Give every line from the entries that contains "main".

══════════

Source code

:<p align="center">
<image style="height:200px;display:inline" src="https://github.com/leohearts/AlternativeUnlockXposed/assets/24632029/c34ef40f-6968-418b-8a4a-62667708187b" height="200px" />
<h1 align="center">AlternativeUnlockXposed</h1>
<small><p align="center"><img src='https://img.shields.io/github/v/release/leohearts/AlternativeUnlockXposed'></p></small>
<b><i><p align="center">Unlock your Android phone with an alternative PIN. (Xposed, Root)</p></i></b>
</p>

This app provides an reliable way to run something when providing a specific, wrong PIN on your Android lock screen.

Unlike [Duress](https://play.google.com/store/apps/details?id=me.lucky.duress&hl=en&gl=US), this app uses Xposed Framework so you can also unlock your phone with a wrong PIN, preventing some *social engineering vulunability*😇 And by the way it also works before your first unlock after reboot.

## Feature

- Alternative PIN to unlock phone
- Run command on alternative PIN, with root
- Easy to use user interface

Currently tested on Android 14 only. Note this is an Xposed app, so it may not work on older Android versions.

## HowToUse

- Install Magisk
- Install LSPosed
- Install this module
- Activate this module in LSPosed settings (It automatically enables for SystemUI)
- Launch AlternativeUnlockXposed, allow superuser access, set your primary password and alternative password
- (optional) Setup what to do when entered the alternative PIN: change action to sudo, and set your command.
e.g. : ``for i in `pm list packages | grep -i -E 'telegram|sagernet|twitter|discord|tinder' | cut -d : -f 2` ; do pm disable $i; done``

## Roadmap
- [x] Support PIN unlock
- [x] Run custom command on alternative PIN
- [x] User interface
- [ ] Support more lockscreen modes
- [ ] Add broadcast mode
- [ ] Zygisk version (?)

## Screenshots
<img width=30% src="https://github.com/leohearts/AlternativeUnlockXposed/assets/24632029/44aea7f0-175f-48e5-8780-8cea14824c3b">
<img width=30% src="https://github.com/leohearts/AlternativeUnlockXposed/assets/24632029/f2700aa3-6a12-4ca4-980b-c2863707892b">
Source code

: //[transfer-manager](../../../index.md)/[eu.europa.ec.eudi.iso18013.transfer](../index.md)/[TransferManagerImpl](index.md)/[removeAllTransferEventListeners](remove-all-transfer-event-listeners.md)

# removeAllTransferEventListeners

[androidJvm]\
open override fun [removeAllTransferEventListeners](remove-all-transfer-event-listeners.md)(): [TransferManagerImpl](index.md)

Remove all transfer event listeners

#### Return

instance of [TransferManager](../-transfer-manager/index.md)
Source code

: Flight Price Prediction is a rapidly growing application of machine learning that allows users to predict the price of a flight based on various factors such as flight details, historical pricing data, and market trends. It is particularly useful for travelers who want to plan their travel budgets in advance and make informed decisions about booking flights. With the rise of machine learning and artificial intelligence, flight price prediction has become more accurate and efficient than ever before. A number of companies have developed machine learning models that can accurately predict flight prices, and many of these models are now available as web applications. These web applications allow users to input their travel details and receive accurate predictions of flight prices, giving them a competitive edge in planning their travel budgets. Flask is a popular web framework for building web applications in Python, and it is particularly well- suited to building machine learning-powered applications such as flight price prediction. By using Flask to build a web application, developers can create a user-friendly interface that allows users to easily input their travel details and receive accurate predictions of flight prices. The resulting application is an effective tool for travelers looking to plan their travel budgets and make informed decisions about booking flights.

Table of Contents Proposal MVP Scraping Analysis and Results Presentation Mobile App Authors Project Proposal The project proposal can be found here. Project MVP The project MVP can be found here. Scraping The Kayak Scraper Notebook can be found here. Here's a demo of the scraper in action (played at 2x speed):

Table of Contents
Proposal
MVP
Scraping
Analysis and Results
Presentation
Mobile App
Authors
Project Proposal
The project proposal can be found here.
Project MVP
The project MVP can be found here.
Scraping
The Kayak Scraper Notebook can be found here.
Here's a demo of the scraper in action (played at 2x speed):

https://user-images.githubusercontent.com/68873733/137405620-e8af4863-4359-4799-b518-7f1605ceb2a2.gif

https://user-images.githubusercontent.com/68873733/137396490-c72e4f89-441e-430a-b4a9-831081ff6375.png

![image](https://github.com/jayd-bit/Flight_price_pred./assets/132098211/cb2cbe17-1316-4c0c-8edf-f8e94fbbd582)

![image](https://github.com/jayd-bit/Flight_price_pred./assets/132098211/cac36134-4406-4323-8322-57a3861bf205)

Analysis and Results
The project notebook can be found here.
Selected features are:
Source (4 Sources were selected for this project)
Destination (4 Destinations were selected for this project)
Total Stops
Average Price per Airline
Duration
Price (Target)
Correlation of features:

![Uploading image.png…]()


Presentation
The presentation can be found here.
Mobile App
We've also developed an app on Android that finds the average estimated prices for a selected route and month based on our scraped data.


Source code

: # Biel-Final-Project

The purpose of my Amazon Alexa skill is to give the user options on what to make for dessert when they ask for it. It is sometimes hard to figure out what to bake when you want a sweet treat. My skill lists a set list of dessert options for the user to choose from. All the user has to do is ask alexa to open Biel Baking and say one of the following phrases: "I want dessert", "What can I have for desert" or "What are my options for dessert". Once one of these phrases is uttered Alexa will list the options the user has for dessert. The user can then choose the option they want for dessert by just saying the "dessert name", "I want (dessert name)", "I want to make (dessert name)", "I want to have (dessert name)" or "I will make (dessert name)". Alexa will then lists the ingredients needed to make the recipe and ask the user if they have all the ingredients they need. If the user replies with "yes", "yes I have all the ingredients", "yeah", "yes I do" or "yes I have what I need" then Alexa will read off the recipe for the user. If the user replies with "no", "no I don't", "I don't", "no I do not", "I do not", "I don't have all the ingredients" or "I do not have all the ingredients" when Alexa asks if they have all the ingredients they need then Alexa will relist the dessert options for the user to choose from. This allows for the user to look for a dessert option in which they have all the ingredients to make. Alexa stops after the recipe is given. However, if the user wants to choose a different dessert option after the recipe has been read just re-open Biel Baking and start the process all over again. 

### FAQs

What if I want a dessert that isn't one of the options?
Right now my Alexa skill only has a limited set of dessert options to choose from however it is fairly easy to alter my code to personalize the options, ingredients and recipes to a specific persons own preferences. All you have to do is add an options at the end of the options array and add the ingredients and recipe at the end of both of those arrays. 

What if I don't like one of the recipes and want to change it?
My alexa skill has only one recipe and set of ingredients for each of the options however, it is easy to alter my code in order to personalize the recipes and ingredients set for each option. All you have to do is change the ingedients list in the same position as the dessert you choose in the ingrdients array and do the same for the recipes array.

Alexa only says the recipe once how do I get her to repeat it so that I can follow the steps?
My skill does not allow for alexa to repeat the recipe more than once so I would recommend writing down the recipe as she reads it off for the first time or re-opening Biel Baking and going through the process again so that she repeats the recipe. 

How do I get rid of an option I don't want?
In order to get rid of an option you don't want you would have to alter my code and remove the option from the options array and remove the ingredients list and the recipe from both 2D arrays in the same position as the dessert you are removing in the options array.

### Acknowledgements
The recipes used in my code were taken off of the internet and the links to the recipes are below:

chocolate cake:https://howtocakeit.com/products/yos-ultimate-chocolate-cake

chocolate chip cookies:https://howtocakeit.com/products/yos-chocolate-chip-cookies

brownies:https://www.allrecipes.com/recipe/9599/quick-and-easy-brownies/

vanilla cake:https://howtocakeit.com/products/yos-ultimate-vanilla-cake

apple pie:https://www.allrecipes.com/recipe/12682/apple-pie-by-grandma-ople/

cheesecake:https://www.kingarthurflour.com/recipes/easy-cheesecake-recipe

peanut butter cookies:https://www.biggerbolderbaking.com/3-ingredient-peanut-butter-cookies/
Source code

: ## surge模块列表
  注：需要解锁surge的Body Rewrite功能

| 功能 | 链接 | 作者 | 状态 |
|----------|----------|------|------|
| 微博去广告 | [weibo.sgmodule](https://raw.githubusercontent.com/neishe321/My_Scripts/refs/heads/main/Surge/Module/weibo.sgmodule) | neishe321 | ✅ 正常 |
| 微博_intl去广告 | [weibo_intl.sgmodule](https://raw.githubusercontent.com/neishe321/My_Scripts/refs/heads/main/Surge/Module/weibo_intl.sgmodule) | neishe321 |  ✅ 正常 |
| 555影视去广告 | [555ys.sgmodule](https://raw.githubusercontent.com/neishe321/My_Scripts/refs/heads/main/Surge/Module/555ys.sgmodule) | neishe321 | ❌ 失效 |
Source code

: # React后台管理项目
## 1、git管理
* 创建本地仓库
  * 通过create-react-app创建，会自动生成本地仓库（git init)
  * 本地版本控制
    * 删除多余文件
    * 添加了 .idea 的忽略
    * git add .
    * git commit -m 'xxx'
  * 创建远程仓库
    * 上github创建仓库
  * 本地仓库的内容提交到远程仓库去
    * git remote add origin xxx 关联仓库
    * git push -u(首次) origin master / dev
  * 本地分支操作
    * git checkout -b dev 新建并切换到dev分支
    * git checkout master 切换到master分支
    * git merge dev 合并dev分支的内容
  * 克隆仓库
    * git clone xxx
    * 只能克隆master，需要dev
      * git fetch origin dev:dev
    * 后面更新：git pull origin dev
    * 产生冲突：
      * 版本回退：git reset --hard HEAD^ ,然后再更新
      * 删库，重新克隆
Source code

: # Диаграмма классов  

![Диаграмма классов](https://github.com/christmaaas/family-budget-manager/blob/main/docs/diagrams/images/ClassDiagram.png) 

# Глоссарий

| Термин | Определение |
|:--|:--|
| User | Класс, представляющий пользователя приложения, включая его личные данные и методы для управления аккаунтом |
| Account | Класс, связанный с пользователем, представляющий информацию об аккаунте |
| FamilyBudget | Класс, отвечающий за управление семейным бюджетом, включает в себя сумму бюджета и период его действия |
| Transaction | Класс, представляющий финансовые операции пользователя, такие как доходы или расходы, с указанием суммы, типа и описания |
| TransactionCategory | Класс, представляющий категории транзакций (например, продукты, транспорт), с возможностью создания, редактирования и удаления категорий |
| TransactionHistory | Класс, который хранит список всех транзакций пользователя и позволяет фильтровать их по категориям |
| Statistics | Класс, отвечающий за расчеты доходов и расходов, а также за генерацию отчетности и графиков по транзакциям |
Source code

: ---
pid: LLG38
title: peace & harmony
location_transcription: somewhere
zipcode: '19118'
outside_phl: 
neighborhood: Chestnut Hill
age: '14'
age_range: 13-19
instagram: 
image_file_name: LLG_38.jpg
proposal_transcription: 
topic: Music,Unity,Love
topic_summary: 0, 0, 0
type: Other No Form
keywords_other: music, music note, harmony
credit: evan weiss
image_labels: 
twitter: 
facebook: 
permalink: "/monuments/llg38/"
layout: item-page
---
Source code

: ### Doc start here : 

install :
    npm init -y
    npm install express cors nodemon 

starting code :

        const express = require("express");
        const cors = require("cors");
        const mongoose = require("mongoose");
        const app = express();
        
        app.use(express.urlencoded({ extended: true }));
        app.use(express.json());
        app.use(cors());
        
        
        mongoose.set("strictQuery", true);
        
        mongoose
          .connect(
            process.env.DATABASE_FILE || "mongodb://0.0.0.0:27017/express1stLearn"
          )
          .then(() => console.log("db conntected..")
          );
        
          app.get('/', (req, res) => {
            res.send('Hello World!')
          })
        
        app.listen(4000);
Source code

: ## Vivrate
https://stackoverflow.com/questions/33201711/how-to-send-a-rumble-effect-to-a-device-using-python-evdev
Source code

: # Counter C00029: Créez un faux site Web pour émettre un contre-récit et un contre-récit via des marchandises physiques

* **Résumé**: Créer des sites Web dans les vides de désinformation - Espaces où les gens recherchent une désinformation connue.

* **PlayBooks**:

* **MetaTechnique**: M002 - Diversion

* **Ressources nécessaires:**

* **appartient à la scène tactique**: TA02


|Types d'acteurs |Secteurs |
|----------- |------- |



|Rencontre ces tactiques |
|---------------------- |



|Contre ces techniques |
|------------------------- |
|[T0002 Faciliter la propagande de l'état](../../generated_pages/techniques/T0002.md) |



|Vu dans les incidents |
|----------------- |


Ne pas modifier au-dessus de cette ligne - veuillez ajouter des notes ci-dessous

══════════

(Solved problem):
| 微博去广告 | [weibo.sgmodule](https://raw.githubusercontent.com/neishe321/My_Scripts/refs/heads/main/Surge/Module/weibo.sgmodule) | neishe321 | ✅ 正常 |
| 微博_intl去广告 | [weibo_intl.sgmodule](https://raw.githubusercontent.com/neishe321/My_Scripts/refs/heads/main/Surge/Module/weibo_intl.sgmodule) | neishe321 |  ✅ 正常 |
| 555影视去广告 | [555ys.sgmodule](https://raw.githubusercontent.com/neishe321/My_Scripts/refs/heads/main/Surge/Module/555ys.sgmodule) | neishe321 | ❌ 失效 |
![Диаграмма классов](https://github.com/christmaaas/family-budget-manager/blob/main/docs/diagrams/images/ClassDiagram.png) 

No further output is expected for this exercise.